Era accusato dell’omicidio dell’anziana Diva Borin, consumatosi nel marzo del 2019 ad Urago Mella, in provincia di Brescia: lo scorso 29 marzo l’ex badante Salvatore Spina è stato assolto dai giudici della Corte d’Assise d’Appello. Il motivo? Non è possibile affermare con certezza che si trovasse nell’abitazione della vittima nell’orario in cui è morta.
Assolto anche in Appello l’ex badante di Diva Borin Salvatore Spina: ecco le motivazioni dei giudici
Spina era già stato assolto in primo grado. Lo scorso 29 marzo i giudici della Corte d’Assise d’Appello di Brescia avevano poi confermato la sentenza, rigettando la richiesta dell’accusa di condannarlo a 14 anni di reclusione con formula “dubitativa”. Stando alle motivazioni, depositate nelle scorse ore, non sarebbe possibile affermare con certezza che si trovasse nell’abitazione della vittima, l’86enne Diva Borin, nell’orario in cui è morta.

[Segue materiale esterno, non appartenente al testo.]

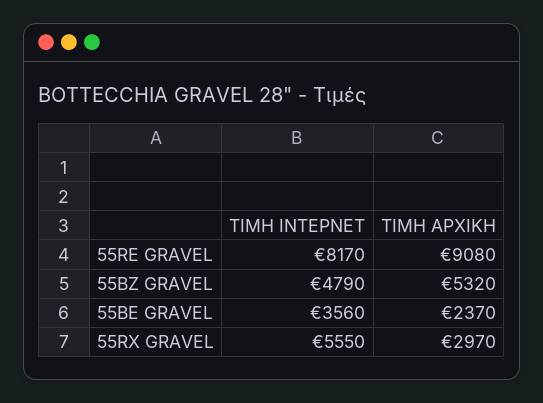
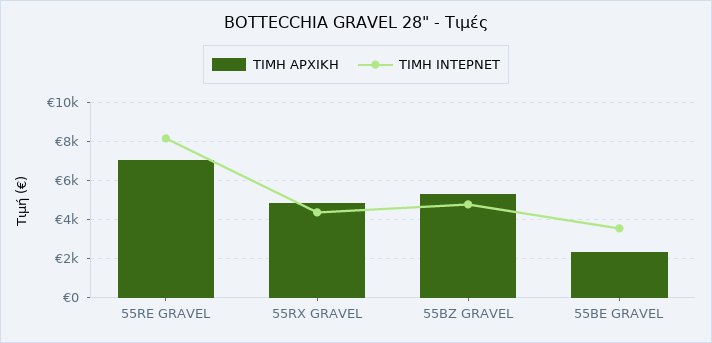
ΤΙΜΗ ΑΡΧΙΚΗ, 55RE GRAVEL: 9080 -> 7000
ΤΙΜΗ ΙΝΤΕΡΝΕΤ, 55RX GRAVEL: 5550 -> 4500
ΤΙΜΗ ΑΡΧΙΚΗ, 55RX GRAVEL: 2970 -> 5000

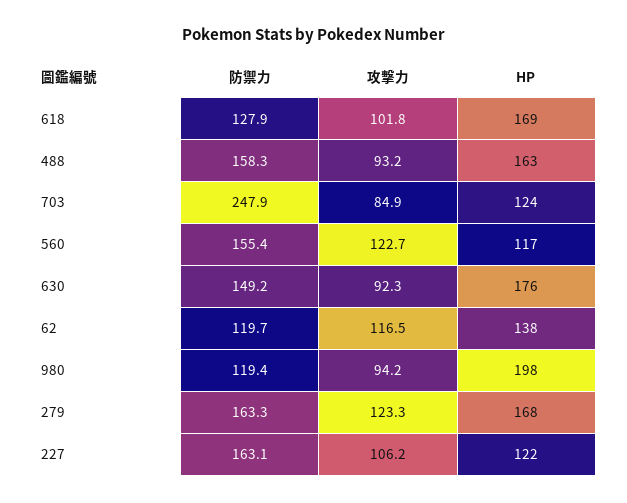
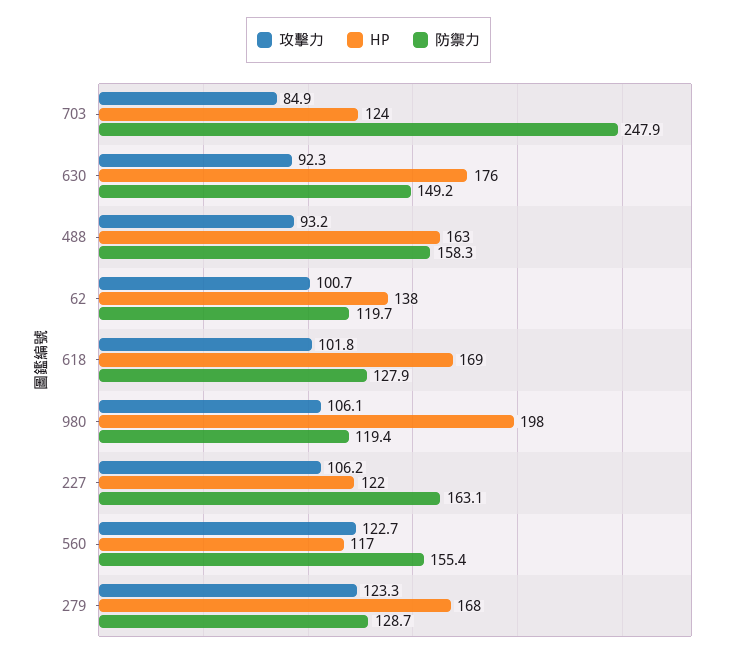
攻擊力, 62: 116.5 -> 100.7
攻擊力, 980: 94.2 -> 106.1
防禦力, 279: 163.3 -> 128.7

“Ci si trova al cospetto di un caso di contraddittorietà della prova, poiché a carico di Spina sussiste una serie di elementi indiziari che, valutati nel loro insieme, sarebbero stati senz’altro idonei ad indicarlo come autore dell’omicidio”, scrivono i giudici. “Ma al tempo stesso – aggiungono – a suo valore milita il dato relativo all’orario della morte della vittima”. A riportarlo è il quotidiano locale Qui Brescia.
I fatti risalgono alla primavera del 2019. Era stato proprio Spina – che per l’anziana lavorava come badante – a dare l’allarme, chiamando i carabinieri e spiegando loro di aver trovato il suo corpo senza vita nella sua casa di via Ballini, a Urago Mella. L’autopsia stabilì che Borin era morta per strangolamento: secondo l’accusa per mano del 43enne, che le avrebbe stretto un foulard attorno al collo.
Il possibile movente economico
Sembra che Spina avesse convinto l’anziana ad intestargli la sua eredità: l’ipotesi dell’accusa è che l’abbia uccisa perché temeva che potesse decidere di cambiare il testamento, che lo vedeva destinatario di circa 60mila euro.
La difesa sostiene che non ne avrebbe avuto il motivo, non avendo problemi di tipo finanziario. È possibile, però, secondo gli inquirenti, che desiderasse “un salto di qualità” del proprio tenore di vita. A far dubitare di lui è anche il fatto che la mattina della morte dell’anziana avesse “richiesto la presenza di un’altra signora” per entrare nella sua abitazione, perché preoccupato “per le temute condizioni di salute” della stessa.
Come se si aspettasse di trovarla morta. Strano anche il fatto che, una volta entrato, abbia deciso di “slacciare il foulard che cingeva il collo della signora”: secondo i giudici “viene naturale pensare che si sia trattato di un gesto effettuato al fine di predisporre una spiegazione plausibile all’eventuale presenza di sue impronte sul foulard nel corso delle indagini”.
Sospetti che non sono bastati a riconoscerlo colpevole. Motivo per cui, a cinque anni di distanza, l’omicidio di Borin resta irrisolto.
Il caso di Salerno
È finito diversamente il caso di omicidio che nel luglio del 2022 aveva sconvolto la città di Salerno: quello della 91enne Maria Grazia Martino, morta per mano dell’ex badante all’interno dell’abitazione in cui viveva insieme ai fratelli in via San Leonardo.
L’uomo, di nome Giuseppe Buono, è stato da poco condannato a 24 anni di reclusione: secondo i giudici agì “crudelmente” nel tentativo di sottrarre all’anziana, alla sorella e al fratello l’ingente somma di denaro che conservavano in casa per risanare un suo debito di droga.
Dopo aver scalvato un muro laterale si era intrufolato nell’abitazione brandendo una mazza di ferro di circa 30 centimetri: pensava che le due donne stessero riposando. Così, dopo aver chiuso la stanza in cui si trovava il fratello – allettato -, si era messo a cercare il denaro, venendo però scoperto. Nel fuggire aveva colpito Maria Grazia, che poco dopo era morta.